_Task instructions_
A - Translate into Spanish this sentence from the passage on LLM allocations: "Descriptive frequencies are auditable; the global significance statement is not reproduced by a valid released analysis."
B - According to the passage on LLM allocations, what aggregate equitability rate does GPT-4o reach with normative personas?

_Selected text_
○ ○ ○ ○ ○

The most informative contrast separates generation from selection. When offered four or five allocations derived from frequent human responses, GPT-4o selects EQ* in more than 60% of responses in each of five instances and Claude exceeds 70% except I7; Gemini and Llama are below 2% and 1% overall. In deliberately unfair menus, GPT-4o and Claude usually select the least unequal option: in I2 they do so 89 and 73 times, while Gemini and Llama select the most unequal option 93 and 73 times. Part of the result therefore arises from constructing rather than merely recognizing an allocation, although model-family differences remain.
The interventions are not a general solution. A worked reasoning example improves selected conditions, I2 for GPT-4o and Claude and I7 for GPT-4o, but barely changes perfect equitability in I6. Normative personas perform especially poorly for equitability: the aggregate rate shown is 17.5% GPT-4o, 3.3% Claude, 0.5% Llama, and 3.5% Gemini. Direct objectives and up to two feedback retries improve some cases, yet every model still fails completely on EQ* for I5 and almost every model on EF for I7. Order and format changes also alter distributions substantially: a one-turn JSON template changes the modal allocation in 3/10 GPT-4o, 5/10 Llama, 6/10 Gemini, and 7/10 Claude instances, without increasing equitability.
The central inferential claim requires caution. A footnote says Fisher's exact test shows that every LLM distribution differs from the human distribution in every instance at p<.05. The released code does not run an omnibus test of a complete distribution: it loops over plotted categories and runs many 2x2 tests of one category versus its complement. It also treats decimal human percentages as counts out of 100 even though original human denominators and row-level records are not released, and it applies no multiplicity correction. Notebook outputs include category p-values above .05, including .6827 and 1.0. Another route applies chi-square to percentages and produces inf or nan with zero cells. Descriptive frequencies are auditable; the global significance statement is not reproduced by a valid released analysis.

○ ○ ○ ○ ○

_Data records_

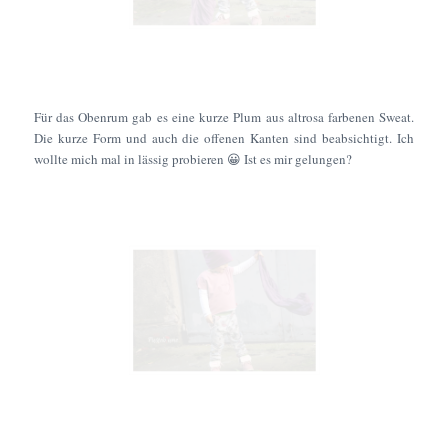
Für das Obenrum gab es eine kurze Plum aus altrosa farbenen Sweat.
Die kurze Form und auch die offenen Kanten sind beabsichtigt. Ich
wollte mich mal in lässig probieren 😀 Ist es mir gelungen?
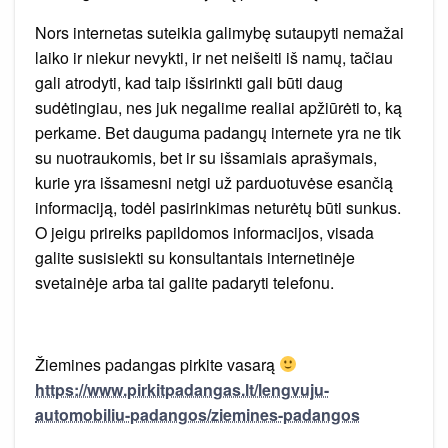
Nors internetas suteikia galimybę sutaupyti nemažai
laiko ir niekur nevykti, ir net neišeiti iš namų, tačiau
gali atrodyti, kad taip išsirinkti gali būti daug
sudėtingiau, nes juk negalime realiai apžiūrėti to, ką
perkame. Bet dauguma padangų internete yra ne tik
su nuotraukomis, bet ir su išsamiais aprašymais,
kurie yra išsamesni netgi už parduotuvėse esančią
informaciją, todėl pasirinkimas neturėtų būti sunkus.
O jeigu prireiks papildomos informacijos, visada
galite susisiekti su konsultantais internetinėje
svetainėje arba tai galite padaryti telefonu.
Žiemines padangas pirkite vasarą
https://www.pirkitpadangas.lt/lengvuju-
automobiliu-padangos/ziemines-padangos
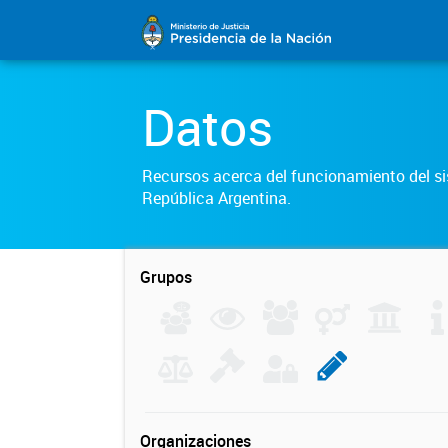
Datos
Recursos acerca del funcionamiento del sis
República Argentina.
Grupos
Organizaciones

○ ○ ○ ○ ○

_Answers below_
A - Las frecuencias descriptivas son auditables; la afirmación de significación global no se reproduce mediante un análisis publicado válido.

B - 17.5%